▸ **WORK TO BE COMPLETED**:
Find and copy every line in the records that includes the string "keyboard".

Data records:
=-=-=-=-=

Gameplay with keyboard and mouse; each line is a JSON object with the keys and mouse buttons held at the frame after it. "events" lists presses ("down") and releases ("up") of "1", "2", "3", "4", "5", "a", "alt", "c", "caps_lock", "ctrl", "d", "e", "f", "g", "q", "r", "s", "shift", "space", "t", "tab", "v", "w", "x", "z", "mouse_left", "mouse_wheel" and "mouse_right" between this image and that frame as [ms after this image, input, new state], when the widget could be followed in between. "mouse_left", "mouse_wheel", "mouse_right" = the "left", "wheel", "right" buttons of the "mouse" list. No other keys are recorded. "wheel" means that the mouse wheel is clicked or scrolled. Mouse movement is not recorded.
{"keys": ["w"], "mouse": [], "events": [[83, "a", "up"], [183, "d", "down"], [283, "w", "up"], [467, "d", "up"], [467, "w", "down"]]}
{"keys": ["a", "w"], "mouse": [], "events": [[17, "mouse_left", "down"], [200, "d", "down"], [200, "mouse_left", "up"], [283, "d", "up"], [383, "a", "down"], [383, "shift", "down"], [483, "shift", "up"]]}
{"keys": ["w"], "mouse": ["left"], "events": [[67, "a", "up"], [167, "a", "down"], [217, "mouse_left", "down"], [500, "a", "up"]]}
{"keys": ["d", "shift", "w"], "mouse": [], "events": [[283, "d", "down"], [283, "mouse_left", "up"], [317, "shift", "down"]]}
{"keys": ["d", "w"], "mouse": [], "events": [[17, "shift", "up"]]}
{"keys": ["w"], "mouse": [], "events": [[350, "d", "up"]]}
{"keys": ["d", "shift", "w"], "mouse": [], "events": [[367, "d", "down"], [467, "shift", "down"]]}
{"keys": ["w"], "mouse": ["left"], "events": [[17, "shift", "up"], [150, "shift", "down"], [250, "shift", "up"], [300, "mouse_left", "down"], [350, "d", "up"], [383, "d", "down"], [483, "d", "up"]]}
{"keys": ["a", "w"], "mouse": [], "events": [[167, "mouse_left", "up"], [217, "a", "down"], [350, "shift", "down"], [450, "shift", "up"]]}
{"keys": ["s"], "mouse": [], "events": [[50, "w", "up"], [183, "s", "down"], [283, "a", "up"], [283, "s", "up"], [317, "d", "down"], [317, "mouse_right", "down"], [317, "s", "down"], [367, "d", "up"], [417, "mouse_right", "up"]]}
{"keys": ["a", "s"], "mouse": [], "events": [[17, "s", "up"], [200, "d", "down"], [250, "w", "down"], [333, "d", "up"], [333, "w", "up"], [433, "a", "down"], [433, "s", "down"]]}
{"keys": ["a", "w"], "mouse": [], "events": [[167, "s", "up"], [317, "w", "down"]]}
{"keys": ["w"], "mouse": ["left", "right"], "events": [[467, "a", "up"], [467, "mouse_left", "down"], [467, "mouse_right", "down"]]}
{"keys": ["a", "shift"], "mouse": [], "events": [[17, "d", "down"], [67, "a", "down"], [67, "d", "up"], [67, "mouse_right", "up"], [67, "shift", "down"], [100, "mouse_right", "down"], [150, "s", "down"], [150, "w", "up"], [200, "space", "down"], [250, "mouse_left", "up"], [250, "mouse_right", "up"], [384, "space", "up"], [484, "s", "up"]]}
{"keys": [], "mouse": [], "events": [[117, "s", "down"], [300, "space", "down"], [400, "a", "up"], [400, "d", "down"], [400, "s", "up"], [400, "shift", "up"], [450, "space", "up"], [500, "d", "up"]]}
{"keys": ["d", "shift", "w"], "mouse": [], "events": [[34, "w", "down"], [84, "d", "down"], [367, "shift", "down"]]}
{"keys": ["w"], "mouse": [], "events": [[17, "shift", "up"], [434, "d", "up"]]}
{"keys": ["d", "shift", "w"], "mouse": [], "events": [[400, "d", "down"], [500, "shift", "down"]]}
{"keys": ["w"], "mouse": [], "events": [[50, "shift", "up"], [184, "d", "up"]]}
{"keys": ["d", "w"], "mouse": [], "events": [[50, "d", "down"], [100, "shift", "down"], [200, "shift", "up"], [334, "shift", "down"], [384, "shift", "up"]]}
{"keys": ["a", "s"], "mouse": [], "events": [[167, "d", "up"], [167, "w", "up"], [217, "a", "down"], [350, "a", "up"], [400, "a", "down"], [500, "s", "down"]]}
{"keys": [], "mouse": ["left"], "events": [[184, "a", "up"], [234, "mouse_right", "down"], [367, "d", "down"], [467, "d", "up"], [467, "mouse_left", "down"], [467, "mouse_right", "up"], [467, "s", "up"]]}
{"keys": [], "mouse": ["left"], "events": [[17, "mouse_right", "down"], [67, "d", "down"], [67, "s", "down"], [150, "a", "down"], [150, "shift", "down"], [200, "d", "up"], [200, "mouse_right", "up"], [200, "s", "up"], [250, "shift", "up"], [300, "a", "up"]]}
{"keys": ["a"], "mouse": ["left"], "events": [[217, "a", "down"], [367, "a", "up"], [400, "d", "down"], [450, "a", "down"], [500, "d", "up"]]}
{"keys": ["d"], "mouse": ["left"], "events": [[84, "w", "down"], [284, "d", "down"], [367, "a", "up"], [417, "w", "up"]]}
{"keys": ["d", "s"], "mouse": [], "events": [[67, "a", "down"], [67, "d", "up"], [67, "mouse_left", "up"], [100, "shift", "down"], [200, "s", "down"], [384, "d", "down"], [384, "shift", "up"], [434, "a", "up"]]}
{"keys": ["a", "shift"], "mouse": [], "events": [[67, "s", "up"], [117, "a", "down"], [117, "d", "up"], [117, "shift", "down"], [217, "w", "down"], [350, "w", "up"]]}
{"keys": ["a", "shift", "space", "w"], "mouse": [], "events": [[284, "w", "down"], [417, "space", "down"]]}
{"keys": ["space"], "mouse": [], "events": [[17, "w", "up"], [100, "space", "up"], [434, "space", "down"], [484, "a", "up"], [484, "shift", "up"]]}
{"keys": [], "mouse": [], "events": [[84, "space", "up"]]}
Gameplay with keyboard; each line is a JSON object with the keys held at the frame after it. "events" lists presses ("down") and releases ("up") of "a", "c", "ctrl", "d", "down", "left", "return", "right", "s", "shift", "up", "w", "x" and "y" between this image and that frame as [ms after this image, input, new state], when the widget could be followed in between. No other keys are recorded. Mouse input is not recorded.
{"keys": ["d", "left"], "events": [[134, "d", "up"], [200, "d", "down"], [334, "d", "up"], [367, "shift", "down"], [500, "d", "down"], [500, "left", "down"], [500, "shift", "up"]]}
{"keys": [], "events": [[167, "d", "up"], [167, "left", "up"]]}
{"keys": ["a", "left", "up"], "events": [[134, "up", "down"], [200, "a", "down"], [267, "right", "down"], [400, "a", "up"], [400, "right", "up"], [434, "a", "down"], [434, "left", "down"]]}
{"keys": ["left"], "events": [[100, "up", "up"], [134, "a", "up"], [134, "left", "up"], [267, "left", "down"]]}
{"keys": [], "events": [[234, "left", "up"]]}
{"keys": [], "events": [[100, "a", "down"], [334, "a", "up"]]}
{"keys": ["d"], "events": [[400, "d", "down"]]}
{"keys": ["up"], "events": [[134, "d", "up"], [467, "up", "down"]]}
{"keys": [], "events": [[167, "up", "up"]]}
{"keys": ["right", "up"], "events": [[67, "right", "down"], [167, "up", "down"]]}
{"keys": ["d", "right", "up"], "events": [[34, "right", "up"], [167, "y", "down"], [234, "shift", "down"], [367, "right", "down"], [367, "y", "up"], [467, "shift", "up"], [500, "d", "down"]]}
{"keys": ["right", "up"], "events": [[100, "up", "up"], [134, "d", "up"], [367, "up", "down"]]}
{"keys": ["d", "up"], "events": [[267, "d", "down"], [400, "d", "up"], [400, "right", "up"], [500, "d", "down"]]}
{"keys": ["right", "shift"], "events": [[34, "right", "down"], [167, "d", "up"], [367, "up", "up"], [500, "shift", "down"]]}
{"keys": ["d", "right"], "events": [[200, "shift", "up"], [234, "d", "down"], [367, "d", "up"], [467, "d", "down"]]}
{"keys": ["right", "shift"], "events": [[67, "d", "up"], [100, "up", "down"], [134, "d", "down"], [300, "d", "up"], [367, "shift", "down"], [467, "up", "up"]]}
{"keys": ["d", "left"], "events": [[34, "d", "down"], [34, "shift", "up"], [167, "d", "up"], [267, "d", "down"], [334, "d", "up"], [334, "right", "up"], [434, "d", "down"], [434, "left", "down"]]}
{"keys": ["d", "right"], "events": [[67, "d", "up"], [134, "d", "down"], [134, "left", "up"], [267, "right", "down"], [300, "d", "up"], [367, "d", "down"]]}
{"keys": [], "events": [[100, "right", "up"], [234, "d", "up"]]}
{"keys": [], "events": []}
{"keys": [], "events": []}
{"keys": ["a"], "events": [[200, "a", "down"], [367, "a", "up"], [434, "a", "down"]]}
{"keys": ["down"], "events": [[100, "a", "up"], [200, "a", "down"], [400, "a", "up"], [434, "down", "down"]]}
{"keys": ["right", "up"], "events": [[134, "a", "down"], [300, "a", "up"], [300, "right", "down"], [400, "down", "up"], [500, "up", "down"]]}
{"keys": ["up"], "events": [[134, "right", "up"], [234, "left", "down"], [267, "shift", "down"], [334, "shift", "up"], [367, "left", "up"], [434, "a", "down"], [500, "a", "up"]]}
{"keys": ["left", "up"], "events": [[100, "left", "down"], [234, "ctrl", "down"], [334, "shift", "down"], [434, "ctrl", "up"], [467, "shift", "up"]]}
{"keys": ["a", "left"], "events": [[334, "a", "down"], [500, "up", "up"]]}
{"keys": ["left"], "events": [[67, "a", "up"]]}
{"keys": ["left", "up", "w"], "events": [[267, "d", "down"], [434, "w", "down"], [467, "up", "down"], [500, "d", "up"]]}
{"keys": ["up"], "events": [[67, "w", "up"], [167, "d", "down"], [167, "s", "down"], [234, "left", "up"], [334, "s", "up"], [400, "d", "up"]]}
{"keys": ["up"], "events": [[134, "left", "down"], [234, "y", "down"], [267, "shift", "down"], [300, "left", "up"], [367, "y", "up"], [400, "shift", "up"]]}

=-=-=-=-=

▸ **THE COMPLETED TASK**:
Gameplay with keyboard and mouse; each line is a JSON object with the keys and mouse buttons held at the frame after it. "events" lists presses ("down") and releases ("up") of "1", "2", "3", "4", "5", "a", "alt", "c", "caps_lock", "ctrl", "d", "e", "f", "g", "q", "r", "s", "shift", "space", "t", "tab", "v", "w", "x", "z", "mouse_left", "mouse_wheel" and "mouse_right" between this image and that frame as [ms after this image, input, new state], when the widget could be followed in between. "mouse_left", "mouse_wheel", "mouse_right" = the "left", "wheel", "right" buttons of the "mouse" list. No other keys are recorded. "wheel" means that the mouse wheel is clicked or scrolled. Mouse movement is not recorded.
Gameplay with keyboard; each line is a JSON object with the keys held at the frame after it. "events" lists presses ("down") and releases ("up") of "a", "c", "ctrl", "d", "down", "left", "return", "right", "s", "shift", "up", "w", "x" and "y" between this image and that frame as [ms after this image, input, new state], when the widget could be followed in between. No other keys are recorded. Mouse input is not recorded.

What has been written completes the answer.